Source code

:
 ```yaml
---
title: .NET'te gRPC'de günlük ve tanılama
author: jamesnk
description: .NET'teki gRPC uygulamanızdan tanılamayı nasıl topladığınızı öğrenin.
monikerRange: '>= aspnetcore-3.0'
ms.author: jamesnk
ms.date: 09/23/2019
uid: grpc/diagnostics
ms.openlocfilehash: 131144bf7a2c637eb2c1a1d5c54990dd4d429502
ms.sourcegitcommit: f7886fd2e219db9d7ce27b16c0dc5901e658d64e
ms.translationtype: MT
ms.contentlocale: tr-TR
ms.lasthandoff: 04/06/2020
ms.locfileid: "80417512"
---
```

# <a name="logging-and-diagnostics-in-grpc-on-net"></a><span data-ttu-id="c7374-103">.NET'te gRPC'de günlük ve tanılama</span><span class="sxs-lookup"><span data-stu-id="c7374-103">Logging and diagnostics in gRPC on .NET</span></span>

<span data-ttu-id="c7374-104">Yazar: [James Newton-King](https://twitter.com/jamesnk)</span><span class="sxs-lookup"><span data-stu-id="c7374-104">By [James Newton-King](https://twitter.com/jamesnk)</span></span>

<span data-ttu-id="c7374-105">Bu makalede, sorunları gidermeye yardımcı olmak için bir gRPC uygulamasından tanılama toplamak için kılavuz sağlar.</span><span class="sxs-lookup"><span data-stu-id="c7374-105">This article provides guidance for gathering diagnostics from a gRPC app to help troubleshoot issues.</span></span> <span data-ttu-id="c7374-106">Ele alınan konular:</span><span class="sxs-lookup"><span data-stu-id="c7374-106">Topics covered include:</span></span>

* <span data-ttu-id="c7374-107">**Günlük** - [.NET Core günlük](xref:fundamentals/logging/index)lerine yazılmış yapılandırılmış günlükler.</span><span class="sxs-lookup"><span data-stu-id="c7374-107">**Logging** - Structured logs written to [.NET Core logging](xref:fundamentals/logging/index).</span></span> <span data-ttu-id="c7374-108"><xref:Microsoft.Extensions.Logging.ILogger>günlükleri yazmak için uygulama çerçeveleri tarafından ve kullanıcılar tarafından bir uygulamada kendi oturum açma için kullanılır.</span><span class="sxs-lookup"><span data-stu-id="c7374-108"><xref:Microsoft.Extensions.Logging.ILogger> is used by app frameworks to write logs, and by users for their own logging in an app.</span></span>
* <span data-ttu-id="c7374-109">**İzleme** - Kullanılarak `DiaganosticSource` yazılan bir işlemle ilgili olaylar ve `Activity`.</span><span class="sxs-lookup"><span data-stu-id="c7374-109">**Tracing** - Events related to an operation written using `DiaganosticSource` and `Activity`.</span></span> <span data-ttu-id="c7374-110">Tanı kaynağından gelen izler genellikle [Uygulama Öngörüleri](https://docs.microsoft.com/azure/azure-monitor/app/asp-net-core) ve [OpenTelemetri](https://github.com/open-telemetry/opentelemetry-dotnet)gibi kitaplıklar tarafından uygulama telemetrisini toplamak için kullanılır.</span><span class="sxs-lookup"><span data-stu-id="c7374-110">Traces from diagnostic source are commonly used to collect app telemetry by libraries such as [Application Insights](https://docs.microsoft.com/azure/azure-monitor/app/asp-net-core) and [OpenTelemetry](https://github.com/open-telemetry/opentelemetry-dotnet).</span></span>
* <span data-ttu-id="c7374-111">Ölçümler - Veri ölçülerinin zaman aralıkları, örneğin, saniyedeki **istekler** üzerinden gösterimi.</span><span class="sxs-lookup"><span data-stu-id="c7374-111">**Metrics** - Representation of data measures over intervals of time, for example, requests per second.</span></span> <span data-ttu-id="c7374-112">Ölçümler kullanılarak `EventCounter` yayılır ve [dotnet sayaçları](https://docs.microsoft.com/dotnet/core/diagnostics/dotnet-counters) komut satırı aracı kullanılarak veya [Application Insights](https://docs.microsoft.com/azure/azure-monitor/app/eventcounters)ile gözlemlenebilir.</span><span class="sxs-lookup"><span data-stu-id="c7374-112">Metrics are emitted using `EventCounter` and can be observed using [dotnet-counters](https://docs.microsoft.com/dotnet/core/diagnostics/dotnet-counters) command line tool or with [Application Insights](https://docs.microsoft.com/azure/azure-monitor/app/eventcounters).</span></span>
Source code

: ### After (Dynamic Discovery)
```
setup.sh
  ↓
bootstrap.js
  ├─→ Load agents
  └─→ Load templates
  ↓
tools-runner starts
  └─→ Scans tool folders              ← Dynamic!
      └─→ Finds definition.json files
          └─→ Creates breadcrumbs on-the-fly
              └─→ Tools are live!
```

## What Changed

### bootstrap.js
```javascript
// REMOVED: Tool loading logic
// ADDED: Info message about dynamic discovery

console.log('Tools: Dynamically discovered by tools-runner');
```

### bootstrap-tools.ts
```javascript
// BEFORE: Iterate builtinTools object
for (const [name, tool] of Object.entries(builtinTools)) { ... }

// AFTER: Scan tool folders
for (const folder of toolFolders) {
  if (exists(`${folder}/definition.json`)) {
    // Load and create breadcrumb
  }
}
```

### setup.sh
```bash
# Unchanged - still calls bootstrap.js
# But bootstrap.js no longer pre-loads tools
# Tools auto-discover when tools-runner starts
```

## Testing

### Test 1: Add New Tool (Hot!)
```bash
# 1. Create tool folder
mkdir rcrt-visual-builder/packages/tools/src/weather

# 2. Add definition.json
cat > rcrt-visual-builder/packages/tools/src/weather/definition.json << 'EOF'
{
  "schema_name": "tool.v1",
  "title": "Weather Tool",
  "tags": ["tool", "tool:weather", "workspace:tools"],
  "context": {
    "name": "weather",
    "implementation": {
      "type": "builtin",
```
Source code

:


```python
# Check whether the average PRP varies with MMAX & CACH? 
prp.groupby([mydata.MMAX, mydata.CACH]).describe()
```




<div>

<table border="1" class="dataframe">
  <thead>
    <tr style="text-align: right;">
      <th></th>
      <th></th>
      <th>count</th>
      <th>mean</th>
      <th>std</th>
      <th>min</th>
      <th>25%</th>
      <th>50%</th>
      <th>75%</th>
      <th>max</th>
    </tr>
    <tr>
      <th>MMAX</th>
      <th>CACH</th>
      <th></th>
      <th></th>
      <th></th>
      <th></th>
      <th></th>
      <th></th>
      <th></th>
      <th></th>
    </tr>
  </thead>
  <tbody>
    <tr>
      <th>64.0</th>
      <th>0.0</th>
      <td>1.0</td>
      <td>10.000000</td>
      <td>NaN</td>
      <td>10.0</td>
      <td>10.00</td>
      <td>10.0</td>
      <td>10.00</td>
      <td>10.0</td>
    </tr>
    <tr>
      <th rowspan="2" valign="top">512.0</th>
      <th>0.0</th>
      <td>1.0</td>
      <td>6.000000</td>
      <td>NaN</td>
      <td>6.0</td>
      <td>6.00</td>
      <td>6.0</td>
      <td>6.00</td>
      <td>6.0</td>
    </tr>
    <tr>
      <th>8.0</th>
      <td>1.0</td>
++++++++++++++++++++
### HOW TO COMPLETE THIS TASK
Report only the number of lines in the listing that contain the word "MMAX".

### WRITTEN ANSWER
3